▶ _Task details_:
Would you retype each record exactly as given?

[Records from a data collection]

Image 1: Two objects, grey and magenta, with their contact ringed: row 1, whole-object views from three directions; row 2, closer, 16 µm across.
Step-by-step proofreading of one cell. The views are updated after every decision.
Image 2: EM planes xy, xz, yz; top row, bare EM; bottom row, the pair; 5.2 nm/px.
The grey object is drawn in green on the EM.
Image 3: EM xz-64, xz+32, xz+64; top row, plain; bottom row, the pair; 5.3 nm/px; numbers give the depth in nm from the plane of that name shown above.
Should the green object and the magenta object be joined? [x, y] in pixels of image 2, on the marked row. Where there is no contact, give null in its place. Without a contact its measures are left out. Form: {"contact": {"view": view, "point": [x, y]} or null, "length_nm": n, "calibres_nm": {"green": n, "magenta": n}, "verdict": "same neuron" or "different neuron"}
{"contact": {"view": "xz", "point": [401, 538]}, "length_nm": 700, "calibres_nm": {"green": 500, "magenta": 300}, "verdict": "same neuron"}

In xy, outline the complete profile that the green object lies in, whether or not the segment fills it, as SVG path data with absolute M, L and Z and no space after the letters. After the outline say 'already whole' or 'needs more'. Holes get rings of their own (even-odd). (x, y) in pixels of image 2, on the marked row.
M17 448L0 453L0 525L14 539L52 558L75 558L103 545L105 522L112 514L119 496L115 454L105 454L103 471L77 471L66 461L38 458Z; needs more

▶ _Written response_:
Image 1: Two objects, grey and magenta, with their contact ringed: row 1, whole-object views from three directions; row 2, closer, 16 µm across.
Step-by-step proofreading of one cell. The views are updated after every decision.
Image 2: EM planes xy, xz, yz; top row, bare EM; bottom row, the pair; 5.2 nm/px.
The grey object is drawn in green on the EM.
Image 3: EM xz-64, xz+32, xz+64; top row, plain; bottom row, the pair; 5.3 nm/px; numbers give the depth in nm from the plane of that name shown above.
Should the green object and the magenta object be joined? [x, y] in pixels of image 2, on the marked row. Where there is no contact, give null in its place. Without a contact its measures are left out. Form: {"contact": {"view": view, "point": [x, y]} or null, "length_nm": n, "calibres_nm": {"green": n, "magenta": n}, "verdict": "same neuron" or "different neuron"}
{"contact": {"view": "xz", "point": [401, 538]}, "length_nm": 700, "calibres_nm": {"green": 500, "magenta": 300}, "verdict": "same neuron"}

In xy, outline the complete profile that the green object lies in, whether or not the segment fills it, as SVG path data with absolute M, L and Z and no space after the letters. After the outline say 'already whole' or 'needs more'. Holes get rings of their own (even-odd). (x, y) in pixels of image 2, on the marked row.
M17 448L0 453L0 525L14 539L52 558L75 558L103 545L105 522L112 514L119 496L115 454L105 454L103 471L77 471L66 461L38 458Z; needs more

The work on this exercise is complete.